Whilst shareholders are not permitted to attend the AGM in person, the Board recognises that the AGM represents an important forum for Shareholders to ask questions. Since Shareholders will not be able to attend in person, the Board invites Shareholders to submit any questions they may have by email to [email protected]. If you would like to attend the AGM virtually please email your details to [email protected] with proof that you are a Shareholder but please note the virtual meeting will be held on a best endeavours basis in mute sound mode so all proxy votes and questions must be submitted prior to the meeting as described herein.
The Board encourages Shareholders to vote electronically and to appoint the Chairman of the meeting as their proxy with their voting instructions. You will find instructions in the notes to the notice to enable you to vote electronically via www.signalshares.com and how to register to do so. All valid proxy votes will be included in the voting.
You are encouraged to appoint a proxy online via www.signalshares.com. Alternatively, if you hold your shares in CREST, you may appoint a proxy via the CREST system. Notice of your appointment of a proxy should reach the Company's Registrar, Link Group by 12.00 noon on Monday 1 November 2021. If you hold your shares through a nominee service, please contact the nominee service provider regarding the process for appointing a proxy and encourage them to vote electronically without delay.
Yours faithfully,
David Harris Chairman 28 September 2021

Notice is hereby given that the Annual General Meeting of Manchester and London Investment Trust plc (the "Company") will be held at and broadcast from 12a Princes Gate Mews, London SW7 2PS on Wednesday, 3 November 2021 at 12.00 noon.
Resolutions 1 to 11 (inclusive) will be proposed as ordinary resolutions, which means that for each of these to be passed, more than 50% of the votes cast must be in favour of the resolution. Resolutions 12 to 15 will be proposed as special resolutions, meaning that for each of these to be passed, at least 75% of the votes cast must be in favour.
Each of the resolutions to be considered at the AGM will be voted on by way of a poll. This ensures that, if shareholders are unable to attend the AGM but have appointed proxies, their votes are taken into account. The results of the polls will be announced to the London Stock Exchange and published on the Company's website as soon as possible after the conclusion of the AGM.
By order of the Board
Company Secretary 28 September 2021
In order for a proxy appointment to be valid a form of proxy must be completed. In each case the form of proxy must be received by Link Group at 10th Floor, Central Square, 29 Wellington Street, Leeds LS1 4DL by 12 noon on Monday 1 November 2021.

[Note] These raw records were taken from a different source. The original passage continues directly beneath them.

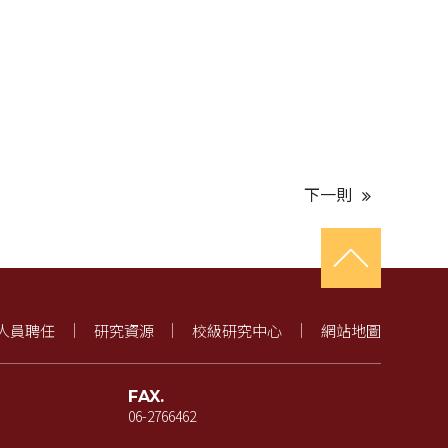
下一則
人員聘任
研究資源
校級研究中心
網站地圖
FAX.
06-2766462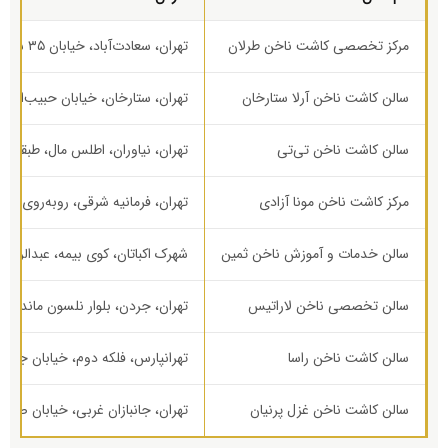
مرکز تخصصی کاشت ناخن طرلان
تهران، سعادت‌آباد، خیابان ۳۵ شرقی، پلاک ۶
سالن کاشت ناخن آرلا ستارخان
تهران، ستارخان، خیابان حبیب‌الله
سالن کاشت ناخن تی‌تی
تهران، نیاوران، اطلس مال، طبقه سو
مرکز کاشت ناخن مونا آزادی
تهران، فرمانیه شرقی، روبه‌روی بیمارستان فرم
سالن خدمات و آموزش ناخن ثمین
شهرک اکباتان، کوی بیمه، عبدالرحمان نف
سالن تخصصی ناخن لاراتیس
تهران، جردن، بلوار نلسون ماندلا، 
سالن کاشت ناخن راسا
تهرانپارس، فلکه دوم، خیابان جشنواره، پلاک
سالن کاشت ناخن غزل پرنیان
تهران، جانبازان غربی، خیابان صفا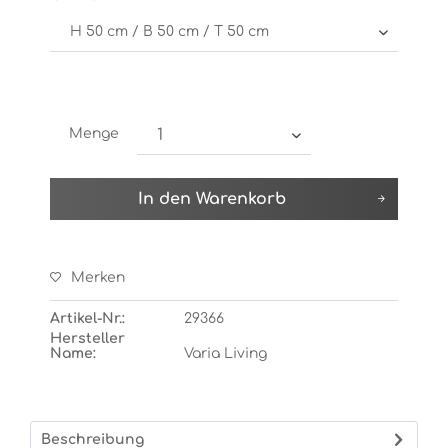
Menge
In den
Warenkorb
Merken
Artikel-Nr.:
29366
Hersteller
Name:
Varia Living
Beschreibung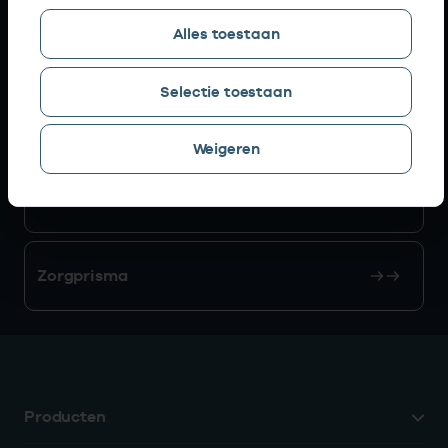
Alles toestaan
AGB zoeken
Selectie toestaan
Mijn Vektis
Weigeren
AGB aanvragen
Zorgprisma
Producten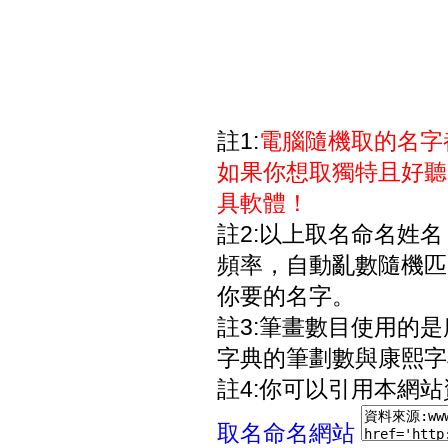
註1:
電腦隨機取的名字
如果你想取獨特且好聽
具軟體！
註2:以上取名命名姓
頻率，自動亂數隨機匹
你要的名字。
註3:筆畫數目使用的
字典的筆劃數與康熙字
註4:你可以引用本網
取名命名網站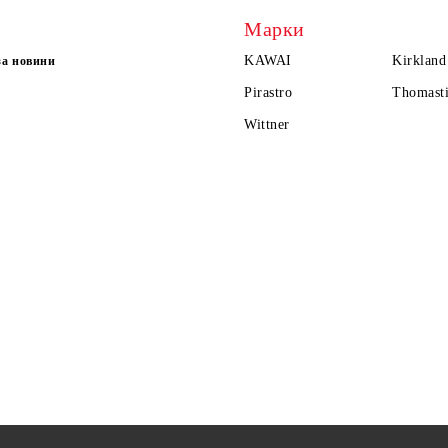
Марки
KAWAI
Kirkland
за новини
Pirastro
Thomasti
Wittner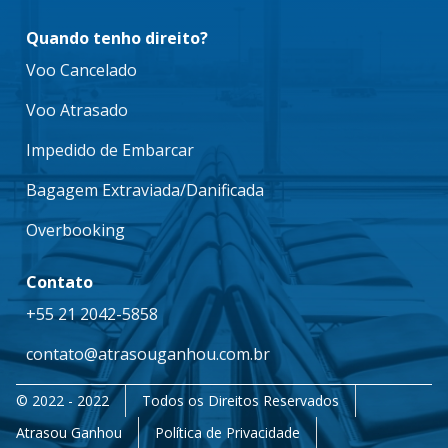
Quando tenho direito?
Voo Cancelado
Voo Atrasado
Impedido de Embarcar
Bagagem Extraviada/Danificada
Overbooking
Contato
+55 21 2042-5858
contato@atrasouganhou.com.br
© 2022 - 2022
Todos os Direitos Reservados
Atrasou Ganhou
Política de Privacidade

A person to whom this notice is sent who is a person nominated under Section 146 of the Companies Act 2006 ("the Act") to enjoy information rights (a "Nominated Person") may, under an agreement between him/her and the Shareholder by whom he/she was nominated, have a right to be appointed (or to have someone else appointed) as a proxy for the AGM. If a Nominated Person has no such proxy appointment right or does not wish to exercise it, he/she may, under any such agreement, have a right to give instructions to the Shareholder as to the exercise of voting rights.
The statements of the rights of members in relation to the appointment of proxies in note 3 above do not apply to a Nominated Person. The rights described in this note can only be exercised by registered members of the Company.